To do - Your answer should be the lines below from the one holding "index mcp: (203, 173)" through the one holding "thumb tip: (394, 246)", copied exactly and with nothing else.

- Opening Delimiter -

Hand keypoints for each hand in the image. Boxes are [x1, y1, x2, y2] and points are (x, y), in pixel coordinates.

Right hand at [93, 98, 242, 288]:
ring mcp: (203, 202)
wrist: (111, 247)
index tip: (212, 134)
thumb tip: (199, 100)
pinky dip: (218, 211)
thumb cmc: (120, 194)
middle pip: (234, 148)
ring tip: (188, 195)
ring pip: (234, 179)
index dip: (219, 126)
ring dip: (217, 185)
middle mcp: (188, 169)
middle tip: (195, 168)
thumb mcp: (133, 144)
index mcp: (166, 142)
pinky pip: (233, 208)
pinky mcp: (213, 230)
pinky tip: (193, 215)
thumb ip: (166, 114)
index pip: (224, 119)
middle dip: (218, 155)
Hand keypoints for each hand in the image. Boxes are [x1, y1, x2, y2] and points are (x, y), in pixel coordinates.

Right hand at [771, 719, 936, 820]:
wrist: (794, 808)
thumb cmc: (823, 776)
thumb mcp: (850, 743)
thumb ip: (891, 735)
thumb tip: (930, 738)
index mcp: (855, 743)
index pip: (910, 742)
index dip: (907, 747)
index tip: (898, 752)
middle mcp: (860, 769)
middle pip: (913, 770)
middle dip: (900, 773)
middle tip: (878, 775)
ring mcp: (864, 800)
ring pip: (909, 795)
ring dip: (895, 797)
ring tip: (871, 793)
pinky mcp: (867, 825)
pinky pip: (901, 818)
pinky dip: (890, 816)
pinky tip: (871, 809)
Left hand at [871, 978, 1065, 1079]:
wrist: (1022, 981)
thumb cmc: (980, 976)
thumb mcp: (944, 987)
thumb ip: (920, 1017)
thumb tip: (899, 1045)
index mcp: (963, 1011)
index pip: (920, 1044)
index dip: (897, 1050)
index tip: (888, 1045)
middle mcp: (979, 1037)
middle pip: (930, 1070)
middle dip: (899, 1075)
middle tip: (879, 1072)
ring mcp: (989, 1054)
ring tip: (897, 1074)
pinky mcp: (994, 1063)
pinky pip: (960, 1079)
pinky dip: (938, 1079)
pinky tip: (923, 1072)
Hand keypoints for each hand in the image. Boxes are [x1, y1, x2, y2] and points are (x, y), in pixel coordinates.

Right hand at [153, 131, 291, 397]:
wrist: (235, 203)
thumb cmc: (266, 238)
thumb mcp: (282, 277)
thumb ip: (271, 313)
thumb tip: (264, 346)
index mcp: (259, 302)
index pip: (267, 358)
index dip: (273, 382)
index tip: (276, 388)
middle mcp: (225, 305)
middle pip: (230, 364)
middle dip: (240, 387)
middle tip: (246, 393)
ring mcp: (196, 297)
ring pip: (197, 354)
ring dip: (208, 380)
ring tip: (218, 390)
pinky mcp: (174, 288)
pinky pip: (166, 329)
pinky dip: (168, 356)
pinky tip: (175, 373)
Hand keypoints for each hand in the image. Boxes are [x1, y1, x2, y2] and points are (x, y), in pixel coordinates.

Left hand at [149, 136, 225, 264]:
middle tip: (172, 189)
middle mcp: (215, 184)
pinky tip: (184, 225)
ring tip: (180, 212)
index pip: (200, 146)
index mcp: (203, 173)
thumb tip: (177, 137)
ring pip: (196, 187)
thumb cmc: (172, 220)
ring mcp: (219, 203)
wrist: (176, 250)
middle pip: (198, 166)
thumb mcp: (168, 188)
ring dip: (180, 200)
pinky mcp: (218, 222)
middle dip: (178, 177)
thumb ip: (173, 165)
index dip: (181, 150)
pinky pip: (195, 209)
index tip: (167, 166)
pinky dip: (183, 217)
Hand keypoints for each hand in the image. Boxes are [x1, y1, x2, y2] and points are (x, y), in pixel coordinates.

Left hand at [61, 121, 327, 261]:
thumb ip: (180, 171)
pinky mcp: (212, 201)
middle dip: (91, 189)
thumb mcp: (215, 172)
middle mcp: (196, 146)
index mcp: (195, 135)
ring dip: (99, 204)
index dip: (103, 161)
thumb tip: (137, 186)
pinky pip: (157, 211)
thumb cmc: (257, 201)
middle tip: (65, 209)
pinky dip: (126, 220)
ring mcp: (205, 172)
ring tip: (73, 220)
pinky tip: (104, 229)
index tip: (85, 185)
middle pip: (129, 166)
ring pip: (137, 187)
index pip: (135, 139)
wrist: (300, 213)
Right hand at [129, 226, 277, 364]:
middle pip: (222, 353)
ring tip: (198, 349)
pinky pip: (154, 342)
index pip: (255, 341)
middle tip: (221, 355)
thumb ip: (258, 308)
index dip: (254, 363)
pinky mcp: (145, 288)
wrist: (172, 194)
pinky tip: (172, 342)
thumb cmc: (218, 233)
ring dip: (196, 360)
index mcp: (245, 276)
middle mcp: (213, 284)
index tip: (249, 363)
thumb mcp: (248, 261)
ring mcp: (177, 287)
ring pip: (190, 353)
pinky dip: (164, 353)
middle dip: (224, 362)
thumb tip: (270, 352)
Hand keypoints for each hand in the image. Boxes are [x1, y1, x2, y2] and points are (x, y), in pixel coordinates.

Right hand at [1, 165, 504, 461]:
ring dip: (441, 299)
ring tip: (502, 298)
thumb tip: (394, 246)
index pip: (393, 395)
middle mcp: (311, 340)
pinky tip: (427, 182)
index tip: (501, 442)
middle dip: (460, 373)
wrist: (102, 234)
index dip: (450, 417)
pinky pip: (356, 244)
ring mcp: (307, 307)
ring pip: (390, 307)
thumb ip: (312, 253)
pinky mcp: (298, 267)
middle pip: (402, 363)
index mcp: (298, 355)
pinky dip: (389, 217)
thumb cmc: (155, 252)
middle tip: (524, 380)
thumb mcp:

- Closing Delimiter -

Task answer -
index mcp: (203, 173)
thumb tip: (177, 137)
ring pip: (196, 187)
thumb cmc: (172, 220)
ring mcp: (219, 203)
wrist: (176, 250)
middle pip: (198, 166)
thumb mcp: (168, 188)
ring dip: (180, 200)
pinky mcp: (218, 222)
middle dip: (178, 177)
thumb ip: (173, 165)
index dip: (181, 150)
pinky pip: (195, 209)
index tip: (167, 166)
pinky dip: (183, 217)
Hand keypoints for each hand in the image. Boxes are [x1, y1, x2, y2] and points are (x, y), in pixel coordinates.

Left hand at [61, 121, 327, 261]:
thumb ip: (180, 171)
pinky mcp: (212, 201)
middle dip: (91, 189)
thumb mcp: (215, 172)
middle mcp: (196, 146)
index mcp: (195, 135)
ring dip: (99, 204)
index dip: (103, 161)
thumb tip: (137, 186)
pinky pip: (157, 211)
thumb cmc: (257, 201)
middle tip: (65, 209)
pinky dip: (126, 220)
ring mcp: (205, 172)
ring tip: (73, 220)
pinky tip: (104, 229)
index tip: (85, 185)
middle pip: (129, 166)
ring pip: (137, 187)
index pip: (135, 139)
wrist: (300, 213)
Right hand at [129, 226, 277, 364]:
middle pip: (222, 353)
ring tip: (198, 349)
pinky pip: (154, 342)
index pip: (255, 341)
middle tip: (221, 355)
thumb ip: (258, 308)
index dip: (254, 363)
pinky mcp: (145, 288)
wrist: (172, 194)
pinky tip: (172, 342)
thumb cmc: (218, 233)
ring dip: (196, 360)
index mcp: (245, 276)
middle mcp: (213, 284)
index tip: (249, 363)
thumb mcp: (248, 261)
ring mcp: (177, 287)
ring pip: (190, 353)
pinky dip: (164, 353)
middle dip: (224, 362)
thumb tip: (270, 352)
Hand keypoints for each hand in the image. Boxes are [x1, y1, x2, y2] and points are (x, y), in pixel coordinates.

Right hand at [1, 165, 504, 461]:
ring dip: (441, 299)
ring tip: (502, 298)
thumb tip: (394, 246)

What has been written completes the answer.